Input data below:

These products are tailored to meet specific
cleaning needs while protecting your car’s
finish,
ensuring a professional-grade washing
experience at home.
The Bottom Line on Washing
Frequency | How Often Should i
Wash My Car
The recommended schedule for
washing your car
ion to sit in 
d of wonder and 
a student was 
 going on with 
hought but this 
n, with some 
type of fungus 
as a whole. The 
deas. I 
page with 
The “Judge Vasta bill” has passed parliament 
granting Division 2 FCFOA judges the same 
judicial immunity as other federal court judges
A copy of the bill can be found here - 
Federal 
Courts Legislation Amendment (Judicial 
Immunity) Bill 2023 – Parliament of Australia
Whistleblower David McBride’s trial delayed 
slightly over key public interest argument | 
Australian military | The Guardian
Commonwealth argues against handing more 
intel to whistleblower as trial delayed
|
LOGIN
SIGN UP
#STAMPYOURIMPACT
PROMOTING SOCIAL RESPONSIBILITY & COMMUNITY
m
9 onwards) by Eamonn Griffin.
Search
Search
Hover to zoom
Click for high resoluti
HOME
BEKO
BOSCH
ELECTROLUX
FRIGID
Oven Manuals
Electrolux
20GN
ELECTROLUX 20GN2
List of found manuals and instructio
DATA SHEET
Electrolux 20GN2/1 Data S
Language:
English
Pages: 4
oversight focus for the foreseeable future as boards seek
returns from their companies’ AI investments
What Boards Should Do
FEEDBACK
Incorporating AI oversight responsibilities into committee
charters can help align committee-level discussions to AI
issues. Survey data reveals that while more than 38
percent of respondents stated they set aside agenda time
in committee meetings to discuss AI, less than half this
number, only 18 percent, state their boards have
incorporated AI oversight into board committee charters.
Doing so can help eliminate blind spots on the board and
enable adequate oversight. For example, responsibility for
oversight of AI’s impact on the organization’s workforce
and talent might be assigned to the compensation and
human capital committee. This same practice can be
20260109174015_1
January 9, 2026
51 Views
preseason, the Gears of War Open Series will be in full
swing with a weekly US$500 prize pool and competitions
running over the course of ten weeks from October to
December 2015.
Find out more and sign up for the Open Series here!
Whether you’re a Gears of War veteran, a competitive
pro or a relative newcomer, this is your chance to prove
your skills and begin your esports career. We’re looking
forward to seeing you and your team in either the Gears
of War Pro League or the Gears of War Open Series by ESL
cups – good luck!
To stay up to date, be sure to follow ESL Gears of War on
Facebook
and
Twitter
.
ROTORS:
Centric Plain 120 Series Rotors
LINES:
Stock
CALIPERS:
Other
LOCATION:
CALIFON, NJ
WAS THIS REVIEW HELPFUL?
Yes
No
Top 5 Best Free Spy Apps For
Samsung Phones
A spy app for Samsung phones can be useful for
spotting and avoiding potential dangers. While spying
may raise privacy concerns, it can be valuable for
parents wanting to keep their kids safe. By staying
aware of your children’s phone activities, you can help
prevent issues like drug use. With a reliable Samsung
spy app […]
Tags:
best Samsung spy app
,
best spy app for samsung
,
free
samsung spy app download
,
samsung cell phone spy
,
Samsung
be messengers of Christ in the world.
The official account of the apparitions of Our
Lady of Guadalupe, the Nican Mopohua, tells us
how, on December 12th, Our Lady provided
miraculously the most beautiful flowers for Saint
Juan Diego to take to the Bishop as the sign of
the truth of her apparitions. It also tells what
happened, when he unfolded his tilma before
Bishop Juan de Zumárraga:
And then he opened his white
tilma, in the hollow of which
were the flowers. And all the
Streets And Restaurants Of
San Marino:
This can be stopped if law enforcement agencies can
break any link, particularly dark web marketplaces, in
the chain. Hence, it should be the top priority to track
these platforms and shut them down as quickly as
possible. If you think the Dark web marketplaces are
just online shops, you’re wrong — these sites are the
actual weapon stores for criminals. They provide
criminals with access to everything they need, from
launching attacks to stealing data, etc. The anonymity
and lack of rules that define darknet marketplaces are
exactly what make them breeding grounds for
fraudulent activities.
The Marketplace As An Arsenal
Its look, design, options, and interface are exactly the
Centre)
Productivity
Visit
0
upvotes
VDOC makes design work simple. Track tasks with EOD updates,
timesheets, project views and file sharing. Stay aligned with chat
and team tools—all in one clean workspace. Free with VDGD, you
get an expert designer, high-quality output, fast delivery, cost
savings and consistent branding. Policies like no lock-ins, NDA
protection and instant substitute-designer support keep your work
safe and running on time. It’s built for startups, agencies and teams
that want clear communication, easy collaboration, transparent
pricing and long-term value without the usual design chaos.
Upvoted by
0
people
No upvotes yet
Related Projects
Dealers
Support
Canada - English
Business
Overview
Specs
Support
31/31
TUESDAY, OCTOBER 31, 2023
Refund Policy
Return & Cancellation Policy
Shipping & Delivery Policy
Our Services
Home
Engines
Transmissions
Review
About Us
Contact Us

End of Input data.

Where in the records does the word "apparitions" appear? Copy each line that holds it.

> [Result for this exercise]
The official account of the apparitions of Our
the truth of her apparitions. It also tells what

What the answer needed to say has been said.